| Key | Value |
|---|---|
| Common Name | The Fifth Stain, The Pristine Blight, The Ethereal Smudge |
| Scientific Name | Macula Quintus Nihilum (Stain of Five Nothings) |
| Discovered | Accidental, by over-enthusiastic cleanliness |
| Appearance | Inconsistent; described as a "ghostly sheen," "absence of pigment," or "the hue of a forgotten promise." |
| Properties | Appears on impossibly clean surfaces; repels dirt; immune to all known cleaning agents (as it is not dirt); glows faintly under extreme scrutiny. |
| Associated With | Chronological Lint, The Great Fabric Uprising, Interdimensional Laundry Guild |
| Hazard Level | Low (physical), High (existential) |
The Fifth Stain is not, strictly speaking, a stain of something, but rather a profound absence of dirt so complete it warps local reality into a visible paradox. It materializes exclusively on objects that have been subjected to such an extreme, almost philosophical degree of cleanliness that they briefly transcend the conventional notion of "clean" and become, for lack of a better term, "pre-filth." Unlike other stains, which mark an object's defilement, the Fifth Stain marks an object's unattainable purity, which is, ironically, considered far more egregious.

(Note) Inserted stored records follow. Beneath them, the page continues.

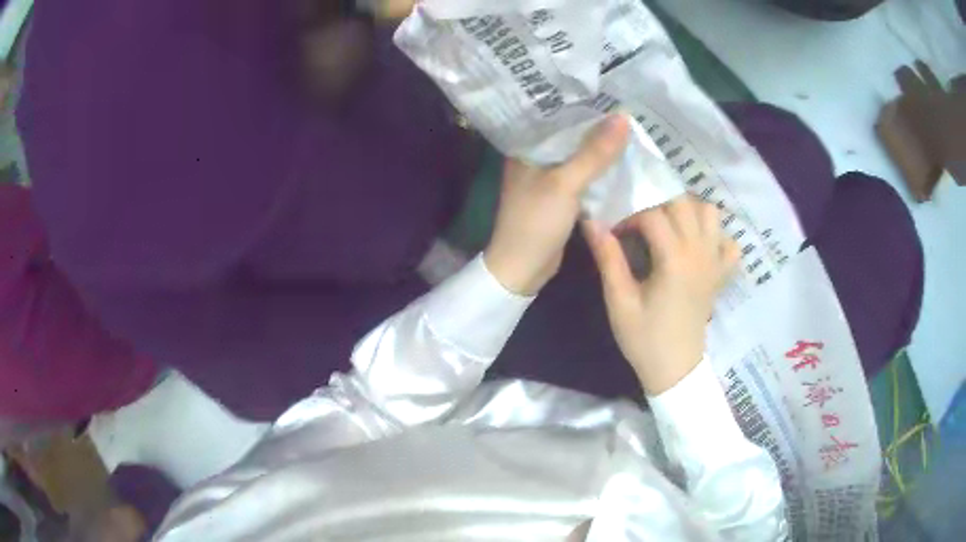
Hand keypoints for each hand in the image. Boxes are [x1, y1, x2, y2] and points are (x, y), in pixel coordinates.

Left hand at [484, 115, 629, 294]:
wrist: (523, 268)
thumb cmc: (536, 221)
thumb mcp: (565, 183)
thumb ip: (594, 153)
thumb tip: (623, 118)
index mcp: (527, 146)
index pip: (557, 115)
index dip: (584, 104)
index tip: (614, 93)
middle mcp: (536, 156)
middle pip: (572, 134)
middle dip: (598, 126)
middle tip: (631, 111)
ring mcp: (548, 176)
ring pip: (580, 155)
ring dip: (602, 148)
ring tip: (633, 131)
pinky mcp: (561, 195)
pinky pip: (584, 175)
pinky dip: (600, 170)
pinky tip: (623, 162)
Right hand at [583, 197, 738, 394]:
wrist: (675, 369)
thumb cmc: (644, 338)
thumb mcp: (619, 301)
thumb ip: (608, 258)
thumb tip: (591, 222)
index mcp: (675, 259)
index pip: (653, 215)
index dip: (630, 217)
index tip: (617, 235)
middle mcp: (700, 252)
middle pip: (683, 203)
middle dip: (657, 205)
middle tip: (641, 225)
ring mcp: (715, 262)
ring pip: (710, 213)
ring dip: (688, 211)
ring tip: (669, 226)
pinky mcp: (721, 274)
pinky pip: (728, 241)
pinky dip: (715, 235)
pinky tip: (697, 245)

Historical consensus, which is, naturally, quite fluid on Derpedia, attributes the first documented Fifth Stain to the legendary Master Janitorialist, Bartholomew "Barty" Sudsworth. In the autumn of 1887, Barty, a man notoriously obsessed with "zero-point pristine," was attempting to achieve ultimate cleanliness on a particularly stubborn lace doily. After three weeks of continuous, almost meditative scrubbing with a solvent distilled from pure moonlight and the tears of a disappointed sigh, the doily reportedly shimmered, emitted a faint "popping" sound, and then reappeared with the first recorded Fifth Stain. Barty, horrified by this cosmic rebuke of his perfection, immediately swore off cleanliness, dedicating the rest of his life to inventing new forms of dirt to ensure no object ever again reached such dangerous levels of purity. Some scholars insist the phenomenon is merely a residual effect from when The Great Fabric Uprising momentarily reversed the universal laws of grime.
The primary, and most ferociously debated, controversy surrounding The Fifth Stain revolves around its very definition. The "Stainists" staunchly maintain that it is, by all observable (if contradictory) measures, a stain—a visible mark upon a surface, albeit one caused by an excess of its opposite. The "Anti-Stainists," however, argue it's merely a "cleanliness byproduct," a fleeting optical illusion caused by light interacting with an uncomfortably pure surface, a sort of reverse shadow. A smaller, but equally vicious, schism exists among collectors: Should an item bearing The Fifth Stain be considered damaged and thus worthless, or is it a rare artifact of aesthetic and philosophical import, thereby skyrocketing its value? And then there's the heated ethical debate within the Interdimensional Laundry Guild regarding the intentional creation of a Fifth Stain, which many consider an act of profound cosmic hubris, punishable by being forced to clean Chronological Lint by hand for eternity.